The Action Days were brought to a close on Sunday, April 27 with a film showing in the Kreuzberg district. The streets were closed off and a giant screen was hung from the pedestrian bridge crossing the Kottbusser Tor in the heart of Kreuzberg. The Kreuzberg community has the highest percentage of immigrant residents and unemployment in all of Germany. In the 1970s and '80s, the area became famous for the squatter movement which was centered there. Over the years the Kottbusser Tor has been the scene of hundreds of demonstrations around all kinds of issues.

So this was a very appropriate site for the open air showing of Behind These Walls--a documentary about Mumia's case and the history of police repression in Philadelphia against the organization MOVE. The 70-minute film includes interviews with people who knew Mumia from the time he was in the Black Panther Party as a teenager, during his years in the streets as a people's journalist, scenes of police attacks on MOVE houses and interviews with attorney Leonard Weinglass and Mumia himself. An audio/visual rental company in Berlin supplied a video projector at nominal cost and sent a technician to set up and run all the equipment needed for the showing at no charge to the Organizing Committee.

The Organizing Committee reported, "Over 200 people gathered to view the film. A more varied mix of people would be hard to imagine: veterans of the squatter movement, political activists together with neighborhood youth of a half dozen different nationalities, homeless people and passersby who just stopped to see what was happening. As the film began, quiet settled over the crowd as they attentively watched the story of Mumia Abu-Jamal and the struggle to free him unfold in front of them. The showing was interrupted in a number of places as people applauded statements and scenes of struggle in support of Mumia. At the end there was again big applause, and the people chanted the slogans 'Stop the Execution,' 'Free Mumia.'"
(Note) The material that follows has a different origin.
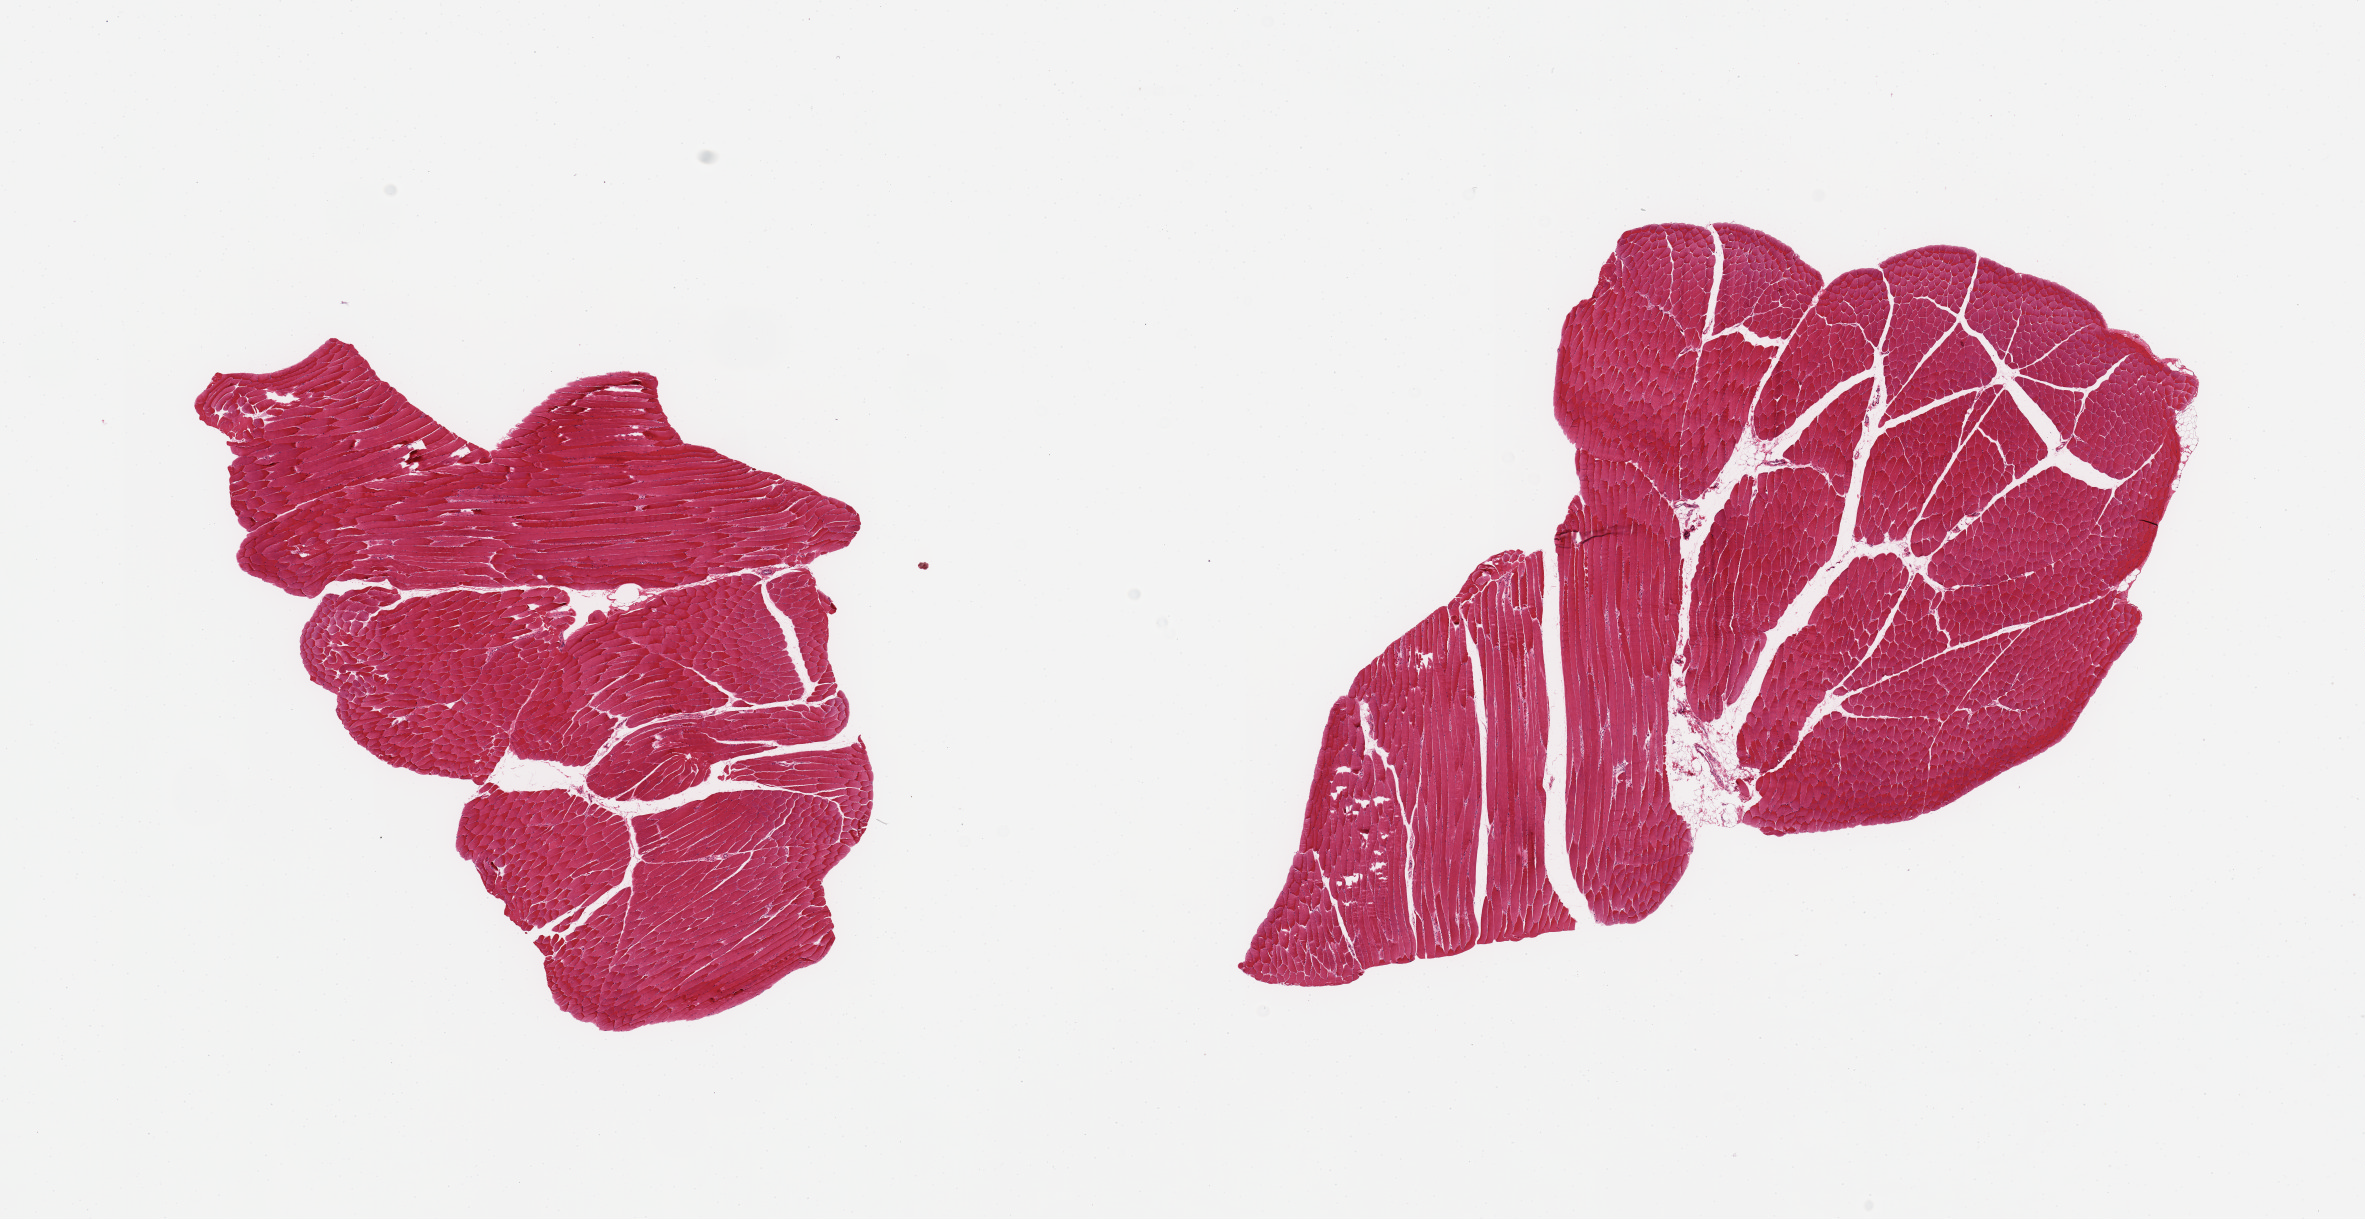
Whole-slide image, hematoxylin and eosin (H&E) stain — a low-resolution overview of the entire scanned area, about 18.7 x 9.6 mm (slide scanned at 20x). PAXgene-fixed, paraffin-embedded tissue. Section of skeletal muscle (target tissue). Donor tissue sample. Female donor.
Pathologist's review note for this sample: 2 pieces; <5% fat content.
Robert Rockwell told the RW, "What's interesting is that the situation in Berlin is similar to the type of things happening in the U.S. There is a widespread war on immigrants there. There are people in the government who have said things like, `Immigrants are rats that need to be exterminated,' `Immigrants need to be exported back to their countries.'... They have the same kind of things happening around the criminalization of the people.... They don't have the death penalty there, but they see Mumia's case as representing something that's happening all across the world. Mumia is an international phenomenon." Rockwell said that the activists in Germany were very interested in knowing more about how Refuse & Resist! is working to unite people in the U.S.: "They wanted to hear about our October Month of Resistance, and about how Mumia's case has united different people to work together. They want to try to build the kind of movement we're building here, a kind of movement that unites all kinds of people to take up resistance."

The Organizing Committee reported that more than $1,000 was raised for Mumia's defense fund through the Action Days. The press release from the Organizing Committee summed up: "All in all we felt that the Action Days were a great success. Not just the large number of people who took part, but also the fact that they came from a very broad range of nationalities, political groups and opinions and backgrounds, including both experienced activists as well as people who have never been involved in any kind of political activity."